- _Stored data entries_:

'''

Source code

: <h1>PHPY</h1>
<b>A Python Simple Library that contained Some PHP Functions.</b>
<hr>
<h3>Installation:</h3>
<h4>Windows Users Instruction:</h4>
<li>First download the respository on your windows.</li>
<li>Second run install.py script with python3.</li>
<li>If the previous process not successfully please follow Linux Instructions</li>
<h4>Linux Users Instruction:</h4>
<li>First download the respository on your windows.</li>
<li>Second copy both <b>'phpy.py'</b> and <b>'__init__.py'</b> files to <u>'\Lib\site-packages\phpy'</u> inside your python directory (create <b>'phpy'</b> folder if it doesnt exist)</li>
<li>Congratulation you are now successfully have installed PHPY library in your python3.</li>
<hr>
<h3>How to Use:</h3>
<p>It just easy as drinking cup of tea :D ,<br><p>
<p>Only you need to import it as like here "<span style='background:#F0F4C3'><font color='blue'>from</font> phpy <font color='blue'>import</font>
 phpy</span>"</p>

'''

- _What to produce_: Pull out each line above that contains the word "your".

- _Problem solution_:
<li>First download the respository on your windows.</li>
<li>First download the respository on your windows.</li>
<li>Second copy both <b>'phpy.py'</b> and <b>'__init__.py'</b> files to <u>'\Lib\site-packages\phpy'</u> inside your python directory (create <b>'phpy'</b> folder if it doesnt exist)</li>
<li>Congratulation you are now successfully have installed PHPY library in your python3.</li>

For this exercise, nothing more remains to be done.